Saved data entries
Start of Block

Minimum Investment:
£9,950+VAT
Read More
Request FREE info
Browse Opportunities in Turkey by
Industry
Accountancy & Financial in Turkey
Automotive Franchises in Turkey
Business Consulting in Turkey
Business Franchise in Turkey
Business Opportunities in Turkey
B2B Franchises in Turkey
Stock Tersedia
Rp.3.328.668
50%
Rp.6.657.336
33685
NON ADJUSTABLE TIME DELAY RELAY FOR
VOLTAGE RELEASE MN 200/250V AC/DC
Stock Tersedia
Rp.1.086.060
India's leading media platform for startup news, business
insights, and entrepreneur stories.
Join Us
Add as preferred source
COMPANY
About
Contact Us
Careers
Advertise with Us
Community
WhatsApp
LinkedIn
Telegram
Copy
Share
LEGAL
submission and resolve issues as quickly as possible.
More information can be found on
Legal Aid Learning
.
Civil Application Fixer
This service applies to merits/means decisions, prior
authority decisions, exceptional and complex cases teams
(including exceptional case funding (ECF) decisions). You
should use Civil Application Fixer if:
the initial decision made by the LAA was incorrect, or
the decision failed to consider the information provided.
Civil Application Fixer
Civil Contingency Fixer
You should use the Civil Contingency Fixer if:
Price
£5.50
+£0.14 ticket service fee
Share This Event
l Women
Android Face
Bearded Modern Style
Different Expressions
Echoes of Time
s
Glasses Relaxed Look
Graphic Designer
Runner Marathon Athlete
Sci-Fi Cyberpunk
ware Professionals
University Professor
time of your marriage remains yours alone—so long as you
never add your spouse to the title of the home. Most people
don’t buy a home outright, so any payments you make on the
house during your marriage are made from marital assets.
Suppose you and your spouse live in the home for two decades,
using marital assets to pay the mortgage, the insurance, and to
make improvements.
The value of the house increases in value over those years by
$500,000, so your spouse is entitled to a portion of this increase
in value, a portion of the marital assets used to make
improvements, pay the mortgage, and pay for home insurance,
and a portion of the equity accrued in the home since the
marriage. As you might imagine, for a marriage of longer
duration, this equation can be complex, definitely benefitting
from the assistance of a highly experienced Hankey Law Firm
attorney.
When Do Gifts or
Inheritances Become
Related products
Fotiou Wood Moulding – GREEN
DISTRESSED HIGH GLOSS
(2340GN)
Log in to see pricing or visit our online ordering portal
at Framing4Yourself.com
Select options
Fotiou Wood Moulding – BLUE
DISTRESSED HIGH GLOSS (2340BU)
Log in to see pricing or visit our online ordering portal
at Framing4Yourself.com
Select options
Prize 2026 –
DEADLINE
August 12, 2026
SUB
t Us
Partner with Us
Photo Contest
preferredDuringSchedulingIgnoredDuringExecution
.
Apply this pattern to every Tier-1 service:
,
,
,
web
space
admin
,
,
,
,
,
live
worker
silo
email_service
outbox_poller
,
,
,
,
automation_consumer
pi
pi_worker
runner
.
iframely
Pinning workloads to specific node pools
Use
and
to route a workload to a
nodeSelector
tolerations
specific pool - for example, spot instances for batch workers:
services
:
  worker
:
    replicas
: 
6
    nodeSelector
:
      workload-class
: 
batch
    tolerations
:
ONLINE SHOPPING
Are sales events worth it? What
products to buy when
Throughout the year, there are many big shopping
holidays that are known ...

End of Block

▸ Directions for this task: Please print every line of the saved data entries above character for character, changing nothing.

▸ Written response:
Minimum Investment:
£9,950+VAT
Read More
Request FREE info
Browse Opportunities in Turkey by
Industry
Accountancy & Financial in Turkey
Automotive Franchises in Turkey
Business Consulting in Turkey
Business Franchise in Turkey
Business Opportunities in Turkey
B2B Franchises in Turkey
Stock Tersedia
Rp.3.328.668
50%
Rp.6.657.336
33685
NON ADJUSTABLE TIME DELAY RELAY FOR
VOLTAGE RELEASE MN 200/250V AC/DC
Stock Tersedia
Rp.1.086.060
India's leading media platform for startup news, business
insights, and entrepreneur stories.
Join Us
Add as preferred source
COMPANY
About
Contact Us
Careers
Advertise with Us
Community
WhatsApp
LinkedIn
Telegram
Copy
Share
LEGAL
submission and resolve issues as quickly as possible.
More information can be found on
Legal Aid Learning
.
Civil Application Fixer
This service applies to merits/means decisions, prior
authority decisions, exceptional and complex cases teams
(including exceptional case funding (ECF) decisions). You
should use Civil Application Fixer if:
the initial decision made by the LAA was incorrect, or
the decision failed to consider the information provided.
Civil Application Fixer
Civil Contingency Fixer
You should use the Civil Contingency Fixer if:
Price
£5.50
+£0.14 ticket service fee
Share This Event
l Women
Android Face
Bearded Modern Style
Different Expressions
Echoes of Time
s
Glasses Relaxed Look
Graphic Designer
Runner Marathon Athlete
Sci-Fi Cyberpunk
ware Professionals
University Professor
time of your marriage remains yours alone—so long as you
never add your spouse to the title of the home. Most people
don’t buy a home outright, so any payments you make on the
house during your marriage are made from marital assets.
Suppose you and your spouse live in the home for two decades,
using marital assets to pay the mortgage, the insurance, and to
make improvements.
The value of the house increases in value over those years by
$500,000, so your spouse is entitled to a portion of this increase
in value, a portion of the marital assets used to make
improvements, pay the mortgage, and pay for home insurance,
and a portion of the equity accrued in the home since the
marriage. As you might imagine, for a marriage of longer
duration, this equation can be complex, definitely benefitting
from the assistance of a highly experienced Hankey Law Firm
attorney.
When Do Gifts or
Inheritances Become
Related products
Fotiou Wood Moulding – GREEN
DISTRESSED HIGH GLOSS
(2340GN)
Log in to see pricing or visit our online ordering portal
at Framing4Yourself.com
Select options
Fotiou Wood Moulding – BLUE
DISTRESSED HIGH GLOSS (2340BU)
Log in to see pricing or visit our online ordering portal
at Framing4Yourself.com
Select options
Prize 2026 –
DEADLINE
August 12, 2026
SUB
t Us
Partner with Us
Photo Contest
preferredDuringSchedulingIgnoredDuringExecution
.
Apply this pattern to every Tier-1 service:
,
,
,
web
space
admin
,
,
,
,
,
live
worker
silo
email_service
outbox_poller
,
,
,
,
automation_consumer
pi
pi_worker
runner
.
iframely
Pinning workloads to specific node pools
Use
and
to route a workload to a
nodeSelector
tolerations
specific pool - for example, spot instances for batch workers:
services
:
  worker
:
    replicas
: 
6
    nodeSelector
:
      workload-class
: 
batch
    tolerations
:
ONLINE SHOPPING
Are sales events worth it? What
products to buy when
Throughout the year, there are many big shopping
holidays that are known ...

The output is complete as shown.